▸ **Problem requirements**
Every line containing the string "plants" should be returned from the records.

▸ **Data provided**
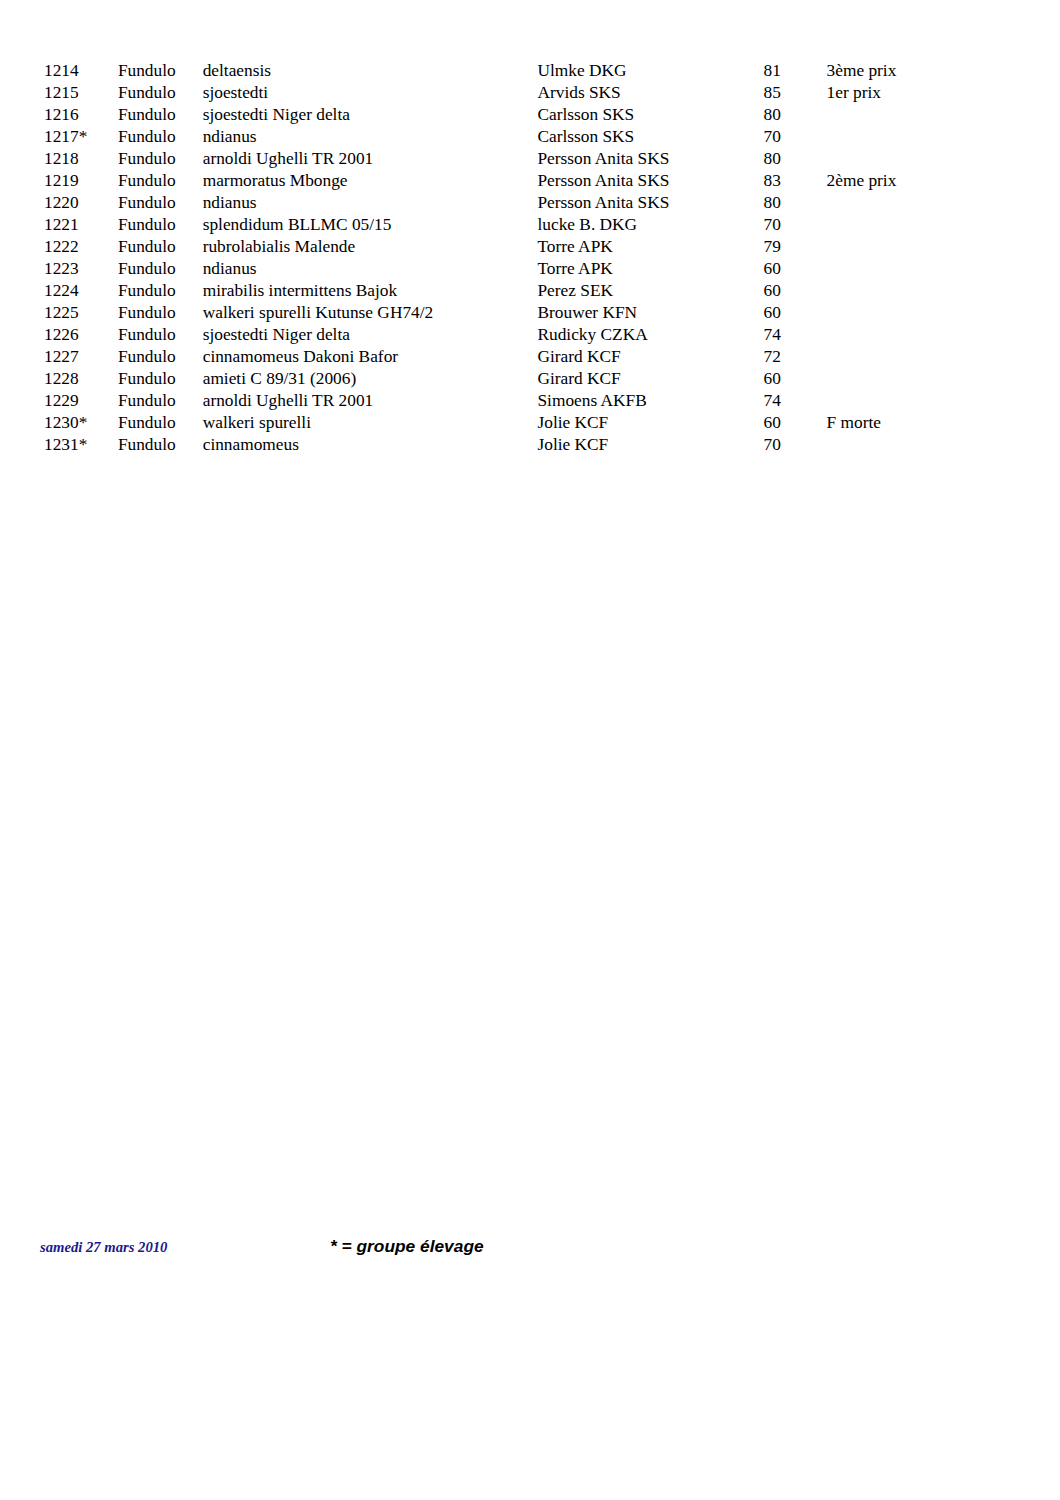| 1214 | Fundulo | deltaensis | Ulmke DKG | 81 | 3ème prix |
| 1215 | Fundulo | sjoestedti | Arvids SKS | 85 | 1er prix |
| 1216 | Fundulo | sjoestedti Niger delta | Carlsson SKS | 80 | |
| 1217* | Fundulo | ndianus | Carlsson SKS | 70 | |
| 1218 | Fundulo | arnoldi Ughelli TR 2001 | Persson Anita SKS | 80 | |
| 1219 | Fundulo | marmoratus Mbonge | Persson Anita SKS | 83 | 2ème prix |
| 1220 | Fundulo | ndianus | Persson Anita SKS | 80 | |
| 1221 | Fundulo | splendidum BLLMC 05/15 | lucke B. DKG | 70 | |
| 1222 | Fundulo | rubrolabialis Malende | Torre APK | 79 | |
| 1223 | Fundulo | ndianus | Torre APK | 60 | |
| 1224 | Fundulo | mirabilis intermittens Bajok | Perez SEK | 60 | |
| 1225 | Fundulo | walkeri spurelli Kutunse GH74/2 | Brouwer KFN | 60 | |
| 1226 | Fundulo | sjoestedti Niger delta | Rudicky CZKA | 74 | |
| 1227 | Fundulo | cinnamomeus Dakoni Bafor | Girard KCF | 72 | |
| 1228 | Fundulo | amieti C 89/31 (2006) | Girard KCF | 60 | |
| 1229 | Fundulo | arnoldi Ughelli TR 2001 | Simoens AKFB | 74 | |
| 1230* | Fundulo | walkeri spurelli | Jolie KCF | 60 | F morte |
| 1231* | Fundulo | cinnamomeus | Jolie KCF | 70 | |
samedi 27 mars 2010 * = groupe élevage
...
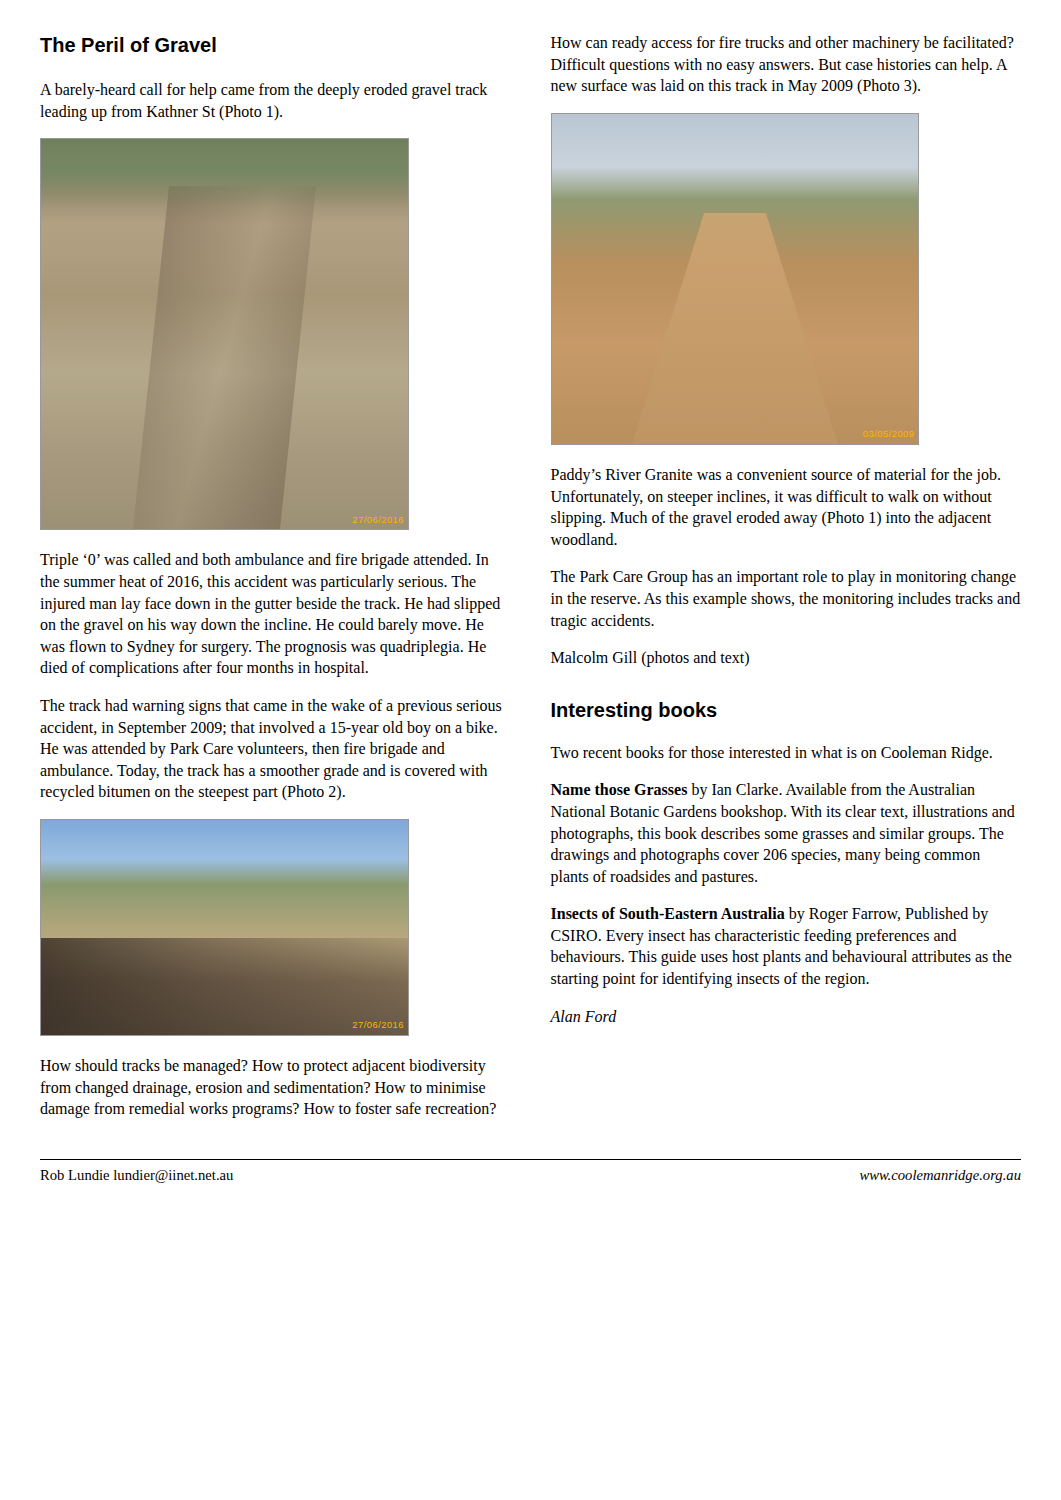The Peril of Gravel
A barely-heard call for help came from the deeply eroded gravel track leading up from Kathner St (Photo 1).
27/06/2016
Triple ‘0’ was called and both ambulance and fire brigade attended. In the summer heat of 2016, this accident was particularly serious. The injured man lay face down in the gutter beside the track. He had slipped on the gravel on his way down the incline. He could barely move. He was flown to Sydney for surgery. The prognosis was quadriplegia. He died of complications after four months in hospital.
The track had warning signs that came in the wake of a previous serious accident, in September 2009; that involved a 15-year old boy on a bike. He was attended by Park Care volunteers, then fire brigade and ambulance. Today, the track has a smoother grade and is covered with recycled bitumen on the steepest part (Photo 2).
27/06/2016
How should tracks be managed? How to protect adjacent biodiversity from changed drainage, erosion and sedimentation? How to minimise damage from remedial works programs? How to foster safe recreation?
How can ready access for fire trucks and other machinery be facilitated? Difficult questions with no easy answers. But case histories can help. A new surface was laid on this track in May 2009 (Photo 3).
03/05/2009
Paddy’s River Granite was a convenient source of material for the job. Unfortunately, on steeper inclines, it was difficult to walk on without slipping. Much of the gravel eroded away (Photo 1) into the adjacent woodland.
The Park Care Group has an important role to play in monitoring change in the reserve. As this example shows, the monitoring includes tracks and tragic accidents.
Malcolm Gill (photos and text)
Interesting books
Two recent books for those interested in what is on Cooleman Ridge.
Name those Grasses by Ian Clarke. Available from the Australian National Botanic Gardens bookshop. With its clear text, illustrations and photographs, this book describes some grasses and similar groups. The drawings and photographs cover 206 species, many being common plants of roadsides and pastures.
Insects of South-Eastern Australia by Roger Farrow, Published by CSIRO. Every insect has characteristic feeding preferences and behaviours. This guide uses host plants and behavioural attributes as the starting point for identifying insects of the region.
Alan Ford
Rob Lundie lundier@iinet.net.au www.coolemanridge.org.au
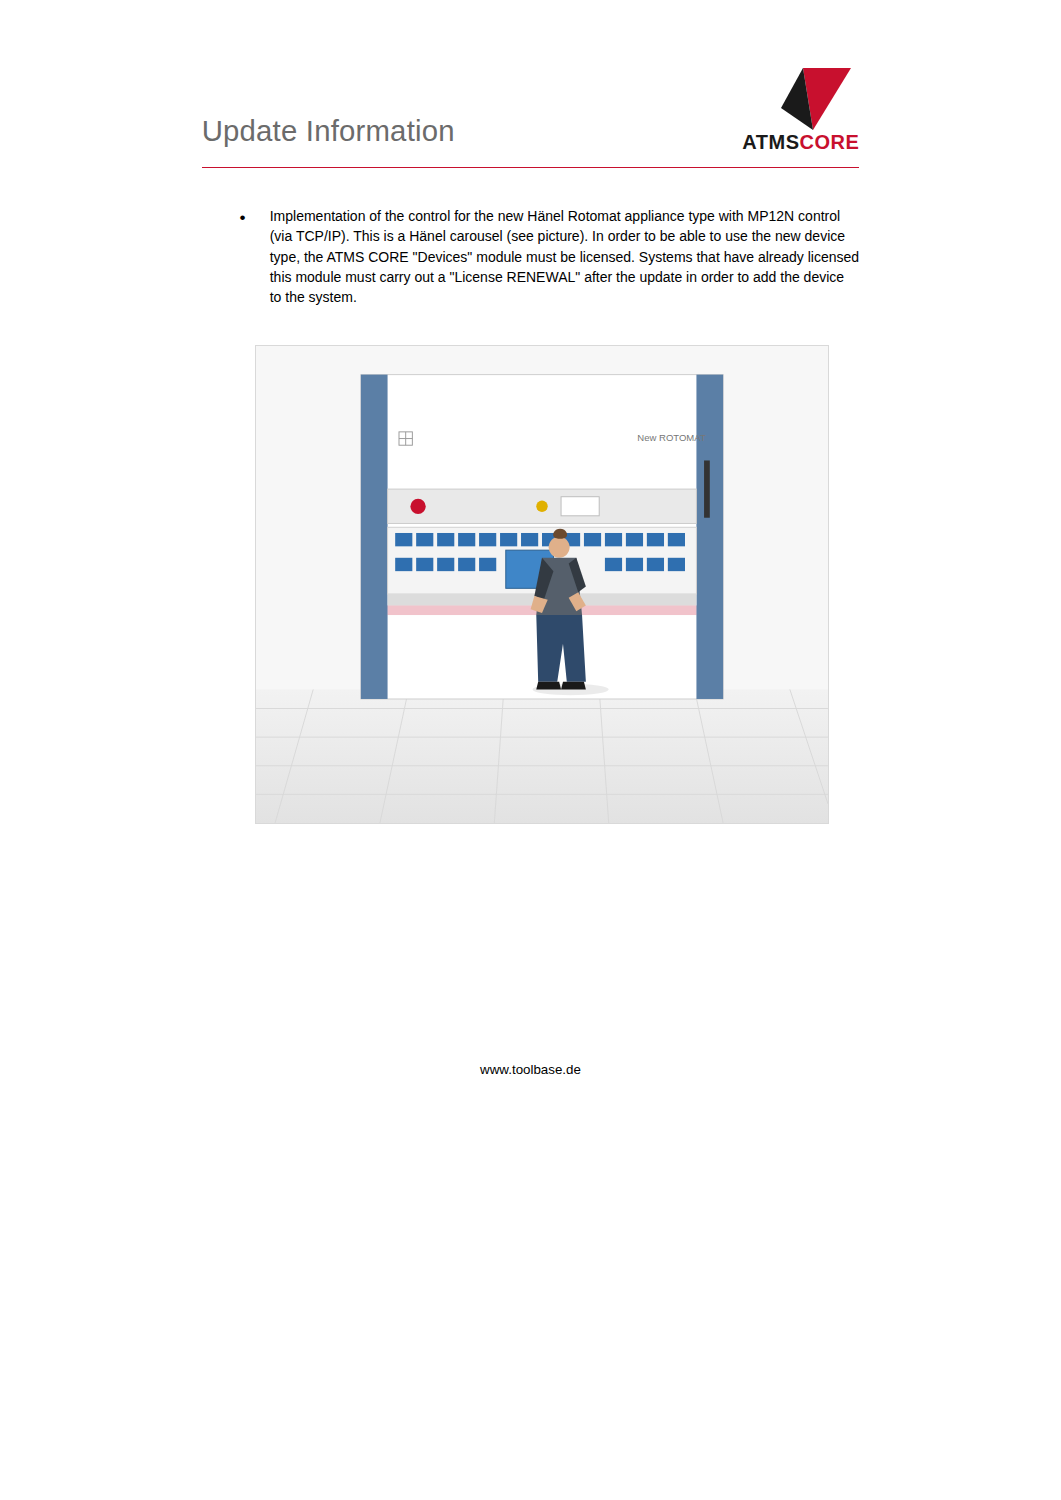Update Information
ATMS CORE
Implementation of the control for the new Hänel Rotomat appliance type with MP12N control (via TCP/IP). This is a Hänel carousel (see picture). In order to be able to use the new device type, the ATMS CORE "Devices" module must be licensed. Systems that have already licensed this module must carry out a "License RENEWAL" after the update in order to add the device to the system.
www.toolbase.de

▸ **Answer box**
Name those Grasses by Ian Clarke. Available from the Australian National Botanic Gardens bookshop. With its clear text, illustrations and photographs, this book describes some grasses and similar groups. The drawings and photographs cover 206 species, many being common plants of roadsides and pastures.
Insects of South-Eastern Australia by Roger Farrow, Published by CSIRO. Every insect has characteristic feeding preferences and behaviours. This guide uses host plants and behavioural attributes as the starting point for identifying insects of the region.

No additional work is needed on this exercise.